— TEXT EXCERPT —
The school, which went into a soft lockdown, limiting movement within the property, after the fight, ramped up security Wednesday, and students lined up to go through metal detectors before class. 

"You see all these police cars over here. They have a million metal detectors," one student told CBS New York. "I don't think anyone would try anything now."

"Now, it feels safer. It looks like there's more police officers than actual students," another student said.

"They should've been had a long time ago," another added.

What we know about Tuesday's altercation

Police said a 15-year-old and 17-year-old got into a fight at around 1:15 p.m. Tuesday inside the school at 49th Street and 10th Avenue in Hell's Kitchen. Both students were charged with assault. The NYPD said no other students were involved, and it is still working to determine the motive. 

The stabbing happened right before a ceremony for the Reserve Officers Training Corps and sent the school into lockdown. Parents waited outside for hours, and many had to miss the event.

"They told us to go back in the classroom, because two kids had a knife," one student said.

— RECORDED INFORMATION —
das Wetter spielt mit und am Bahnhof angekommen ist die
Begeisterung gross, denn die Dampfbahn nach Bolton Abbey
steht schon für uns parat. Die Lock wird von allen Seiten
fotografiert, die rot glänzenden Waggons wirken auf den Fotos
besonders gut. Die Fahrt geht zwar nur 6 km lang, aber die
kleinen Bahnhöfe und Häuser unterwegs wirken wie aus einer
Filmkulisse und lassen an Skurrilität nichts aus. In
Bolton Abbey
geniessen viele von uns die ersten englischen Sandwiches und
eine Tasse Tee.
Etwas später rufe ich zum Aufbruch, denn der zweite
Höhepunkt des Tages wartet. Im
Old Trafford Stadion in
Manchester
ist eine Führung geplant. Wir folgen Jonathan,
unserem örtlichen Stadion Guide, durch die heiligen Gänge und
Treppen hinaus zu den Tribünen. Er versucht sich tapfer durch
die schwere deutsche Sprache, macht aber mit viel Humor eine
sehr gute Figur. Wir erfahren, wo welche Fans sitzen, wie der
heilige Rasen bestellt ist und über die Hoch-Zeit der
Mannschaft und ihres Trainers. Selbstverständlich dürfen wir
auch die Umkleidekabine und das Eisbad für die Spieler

— CHECK YOUR UNDERSTANDING —
a) From the article about the school fight, output the passage that opens with the words containing "The stabbing happened" and closes with "miss the event.", copied word for word.
b) Go on with the article about the school fight, starting right after its last sentence.

— TASK ANSWERS —
a)
The stabbing happened right before a ceremony for the Reserve Officers Training Corps and sent the school into lockdown. Parents waited outside for hours, and many had to miss the event.

b)
"I was just in shock, because it was just meant to be a good day for a ceremony, and then locked down over a stabbing," said another. "My parents were actually at the front gate, and they said they saw a small trail of blood going to the front door."

The city Department of Education says public schools are randomly scanned with metal detectors. NYPD stats from show unannounced screenings turned up 37 weapons at the High School of Graphic Communication Arts, in 2023 and 33 in 2022. 

Some parents said they'd like the scanners to be more permanent. 

"If they always have metal detectors here, I'm completely fine with it," parent Makeda Nelson said. "Back in my day [when] I was going to school, I had metal detectors."